Dataset extract:
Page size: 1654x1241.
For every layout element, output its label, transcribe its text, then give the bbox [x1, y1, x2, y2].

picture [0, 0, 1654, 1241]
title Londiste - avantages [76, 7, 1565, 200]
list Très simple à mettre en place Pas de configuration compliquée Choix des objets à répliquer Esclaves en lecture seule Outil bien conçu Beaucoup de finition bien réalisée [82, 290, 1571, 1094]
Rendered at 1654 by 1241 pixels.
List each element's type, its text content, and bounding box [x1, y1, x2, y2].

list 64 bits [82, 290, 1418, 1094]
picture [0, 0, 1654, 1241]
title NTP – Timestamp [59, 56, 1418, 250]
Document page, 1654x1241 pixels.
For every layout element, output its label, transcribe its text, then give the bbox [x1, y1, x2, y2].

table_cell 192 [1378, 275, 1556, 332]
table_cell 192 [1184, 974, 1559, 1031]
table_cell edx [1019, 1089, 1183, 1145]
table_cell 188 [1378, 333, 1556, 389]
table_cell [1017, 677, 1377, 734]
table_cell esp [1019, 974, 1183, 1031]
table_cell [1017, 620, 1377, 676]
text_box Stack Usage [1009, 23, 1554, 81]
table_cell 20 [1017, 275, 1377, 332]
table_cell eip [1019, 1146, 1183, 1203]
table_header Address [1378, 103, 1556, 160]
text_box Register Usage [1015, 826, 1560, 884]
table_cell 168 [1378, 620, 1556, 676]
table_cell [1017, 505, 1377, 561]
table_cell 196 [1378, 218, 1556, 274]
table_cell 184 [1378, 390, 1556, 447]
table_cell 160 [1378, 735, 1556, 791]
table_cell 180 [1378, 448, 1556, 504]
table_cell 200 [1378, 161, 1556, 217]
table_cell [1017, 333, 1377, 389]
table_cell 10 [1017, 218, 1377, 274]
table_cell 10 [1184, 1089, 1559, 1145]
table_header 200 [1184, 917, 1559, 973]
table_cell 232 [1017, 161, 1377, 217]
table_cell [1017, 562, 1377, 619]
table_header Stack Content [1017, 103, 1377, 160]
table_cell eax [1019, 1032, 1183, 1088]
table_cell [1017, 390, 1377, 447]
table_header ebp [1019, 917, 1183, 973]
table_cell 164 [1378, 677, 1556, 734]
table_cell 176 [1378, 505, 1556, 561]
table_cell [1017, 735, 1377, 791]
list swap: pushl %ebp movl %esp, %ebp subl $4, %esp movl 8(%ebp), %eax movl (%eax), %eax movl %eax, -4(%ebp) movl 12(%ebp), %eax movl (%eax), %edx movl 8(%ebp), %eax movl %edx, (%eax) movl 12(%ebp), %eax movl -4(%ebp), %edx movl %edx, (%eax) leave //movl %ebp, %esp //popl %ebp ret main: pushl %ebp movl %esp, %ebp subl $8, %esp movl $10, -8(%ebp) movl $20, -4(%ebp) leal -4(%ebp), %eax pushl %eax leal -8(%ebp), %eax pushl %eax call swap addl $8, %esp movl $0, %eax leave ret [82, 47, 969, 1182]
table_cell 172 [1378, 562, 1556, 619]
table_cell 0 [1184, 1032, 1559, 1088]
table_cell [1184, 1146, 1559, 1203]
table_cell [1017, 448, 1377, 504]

Exercise details: Can you rewrite every line of all the items above as a JSON list of strings, one string per line, leaving out the blank lines?

Problem solution:
[
  "Page size: 1654x1241.",
  "For every layout element, output its label, transcribe its text, then give the bbox [x1, y1, x2, y2].",
  "picture [0, 0, 1654, 1241]",
  "title Londiste - avantages [76, 7, 1565, 200]",
  "list Très simple à mettre en place Pas de configuration compliquée Choix des objets à répliquer Esclaves en lecture seule Outil bien conçu Beaucoup de finition bien réalisée [82, 290, 1571, 1094]",
  "Rendered at 1654 by 1241 pixels.",
  "List each element's type, its text content, and bounding box [x1, y1, x2, y2].",
  "list 64 bits [82, 290, 1418, 1094]",
  "picture [0, 0, 1654, 1241]",
  "title NTP – Timestamp [59, 56, 1418, 250]",
  "Document page, 1654x1241 pixels.",
  "For every layout element, output its label, transcribe its text, then give the bbox [x1, y1, x2, y2].",
  "table_cell 192 [1378, 275, 1556, 332]",
  "table_cell 192 [1184, 974, 1559, 1031]",
  "table_cell edx [1019, 1089, 1183, 1145]",
  "table_cell 188 [1378, 333, 1556, 389]",
  "table_cell [1017, 677, 1377, 734]",
  "table_cell esp [1019, 974, 1183, 1031]",
  "table_cell [1017, 620, 1377, 676]",
  "text_box Stack Usage [1009, 23, 1554, 81]",
  "table_cell 20 [1017, 275, 1377, 332]",
  "table_cell eip [1019, 1146, 1183, 1203]",
  "table_header Address [1378, 103, 1556, 160]",
  "text_box Register Usage [1015, 826, 1560, 884]",
  "table_cell 168 [1378, 620, 1556, 676]",
  "table_cell [1017, 505, 1377, 561]",
  "table_cell 196 [1378, 218, 1556, 274]",
  "table_cell 184 [1378, 390, 1556, 447]",
  "table_cell 160 [1378, 735, 1556, 791]",
  "table_cell 180 [1378, 448, 1556, 504]",
  "table_cell 200 [1378, 161, 1556, 217]",
  "table_cell [1017, 333, 1377, 389]",
  "table_cell 10 [1017, 218, 1377, 274]",
  "table_cell 10 [1184, 1089, 1559, 1145]",
  "table_header 200 [1184, 917, 1559, 973]",
  "table_cell 232 [1017, 161, 1377, 217]",
  "table_cell [1017, 562, 1377, 619]",
  "table_header Stack Content [1017, 103, 1377, 160]",
  "table_cell eax [1019, 1032, 1183, 1088]",
  "table_cell [1017, 390, 1377, 447]",
  "table_header ebp [1019, 917, 1183, 973]",
  "table_cell 164 [1378, 677, 1556, 734]",
  "table_cell 176 [1378, 505, 1556, 561]",
  "table_cell [1017, 735, 1377, 791]",
  "list swap: pushl %ebp movl %esp, %ebp subl $4, %esp movl 8(%ebp), %eax movl (%eax), %eax movl %eax, -4(%ebp) movl 12(%ebp), %eax movl (%eax), %edx movl 8(%ebp), %eax movl %edx, (%eax) movl 12(%ebp), %eax movl -4(%ebp), %edx movl %edx, (%eax) leave //movl %ebp, %esp //popl %ebp ret main: pushl %ebp movl %esp, %ebp subl $8, %esp movl $10, -8(%ebp) movl $20, -4(%ebp) leal -4(%ebp), %eax pushl %eax leal -8(%ebp), %eax pushl %eax call swap addl $8, %esp movl $0, %eax leave ret [82, 47, 969, 1182]",
  "table_cell 172 [1378, 562, 1556, 619]",
  "table_cell 0 [1184, 1032, 1559, 1088]",
  "table_cell [1184, 1146, 1559, 1203]",
  "table_cell [1017, 448, 1377, 504]"
]